I've been thinking about that phrase a lot lately, because I'm new to a lot of this faith stuff and I'm still working out what it actually looks like Monday through Saturday. And it strikes me that "riding for the brand" is one of the oldest questions a person ever has to answer. Not do you believe a list of things — but who are you actually riding for? What outfit gets your best when it's inconvenient? Whose name are you carrying around without thinking about it?
Choosing who you ride for
There's a moment in the book of Joshua where an old man stands up in front of a whole crowd of people who've been drifting — half following God, half hedging their bets with whatever was easy and popular at the time. And instead of scolding them, he just lays the choice out plain and then tells them where he stands:
"Choose for yourselves this day whom you will serve... But as for me and my household, we will serve the Lord." (Joshua 24:15)
What gets me about that line is that he doesn't tell anybody else what to do. He doesn't wag a finger. He just says: here's where I'm planting my flag — you do what you're going to do. That's a cowboy's way of putting it, honestly. You can't make another man ride for your brand. He's got to choose it.

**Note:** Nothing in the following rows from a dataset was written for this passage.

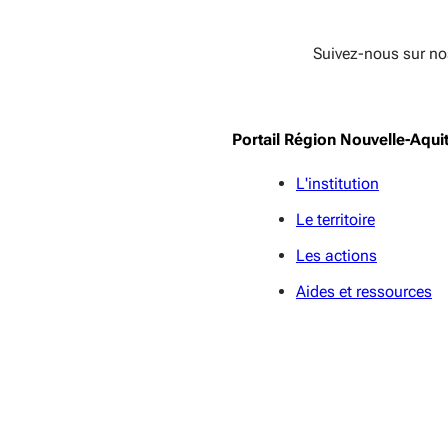
Suivez-nous sur no
Portail Région Nouvelle-Aqui
L'institution
Le territoire
Les actions
Aides et ressources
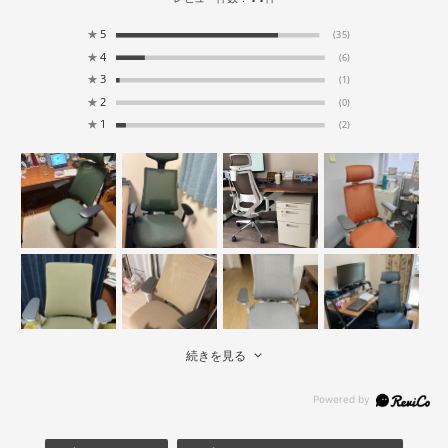
★
5
(35)
★
4
(6)
★
3
(1)
★
2
(0)
★
1
(2)
続きを見る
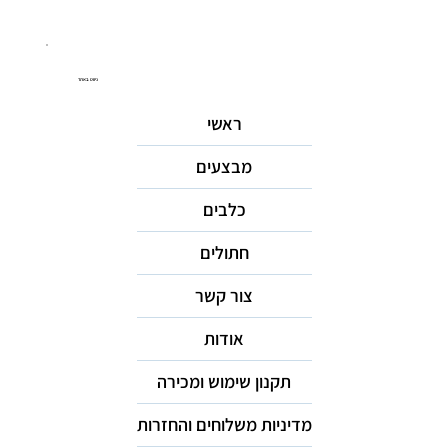
ניווט באתר
ראשי
מבצעים
כלבים
חתולים
צור קשר
אודות
תקנון שימוש ומכירה
מדיניות משלוחים והחזרות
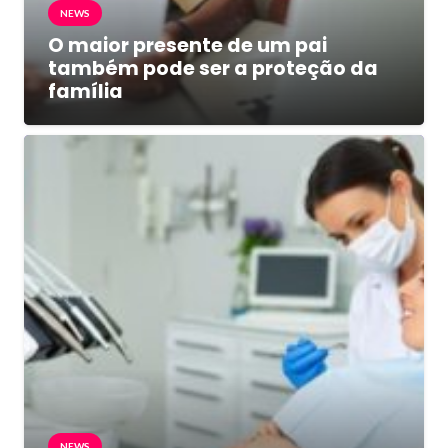
NEWS
O maior presente de um pai
também pode ser a proteção da
família
NEWS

All you can do is decide who you're riding for and then actually do it, day after ordinary day.
And notice he says "me and my household." It's not just a private thing he keeps to himself. It shapes how he runs his place, how he treats the people under his roof, what gets prioritized when there's only so much daylight. Riding for the brand was never just a feeling. It showed up in the work.
The takeaway for the week ahead
Here's the one thing I'm chewing on, and I'll offer it to you the same way — not as a rule, just as something worth sitting with over your coffee this morning. Most of us are already riding for some brand. We just haven't said it out loud.
Maybe it's our work, and every spare hour gets fed to it. Maybe it's other people's opinions, and we spend the day chasing approval the way a green colt chases the gate. Maybe it's just whatever's easiest in the moment. None of that makes us bad people — it makes us busy people who never stopped to decide. The cowboy who rides for the brand isn't better than anybody. He just made the choice on purpose.
So this week, here's the practical part: pick one thing. One place where you can ride for the brand you actually want to stand for — not the one that drifted in by accident. Do the right thing in a spot where nobody will ever know you did it. Show up for the person under your own roof when it'd be easier to check out. Keep a small promise that no one would've held you to. You don't have to overhaul your whole life by sundown. You just have to point your horse in the direction you actually meant to go, and take one honest step that way.
That's the thing about a brand. It doesn't get burned in all at once. It's the daily riding that makes it stick.
Glad you pulled up a chair with us this morning. Wherever you are with all of this — all in, not sure, or just curious enough to keep reading — there's room for you at this fire.